### Input ###

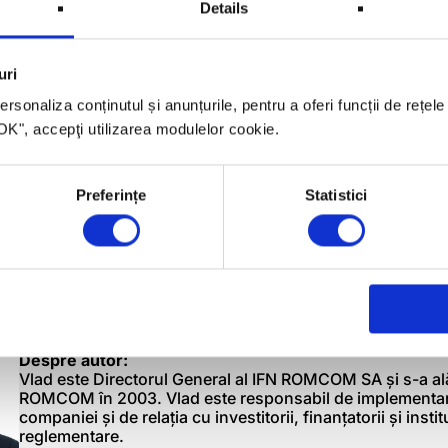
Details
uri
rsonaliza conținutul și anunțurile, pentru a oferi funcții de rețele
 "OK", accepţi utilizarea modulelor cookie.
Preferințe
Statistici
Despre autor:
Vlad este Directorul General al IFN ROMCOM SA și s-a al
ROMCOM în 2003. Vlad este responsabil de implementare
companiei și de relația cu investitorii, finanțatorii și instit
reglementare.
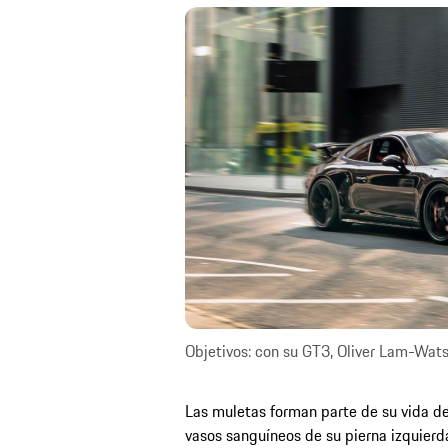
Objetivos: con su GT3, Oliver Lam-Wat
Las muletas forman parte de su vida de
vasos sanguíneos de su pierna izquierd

###
### Input ###

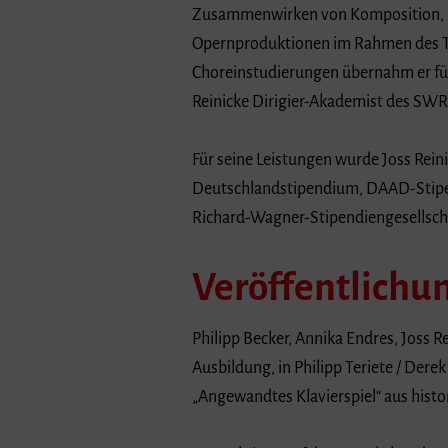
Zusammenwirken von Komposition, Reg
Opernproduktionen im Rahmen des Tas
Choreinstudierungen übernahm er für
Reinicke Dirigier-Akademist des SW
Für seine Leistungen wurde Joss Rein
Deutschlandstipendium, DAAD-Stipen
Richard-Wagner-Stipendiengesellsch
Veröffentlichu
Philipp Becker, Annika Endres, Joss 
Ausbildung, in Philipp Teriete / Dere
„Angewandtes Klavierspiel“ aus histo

###

Assignment: Within the data above, the lines from the one with "Objetivos: con su GT3, Oliver Lam-Wat" to the one with "vasos sanguíneos de su pierna izquierd" must be repeated exactly; no other line belongs in the answer.

Output below:
Objetivos: con su GT3, Oliver Lam-Wat
Las muletas forman parte de su vida de
vasos sanguíneos de su pierna izquierd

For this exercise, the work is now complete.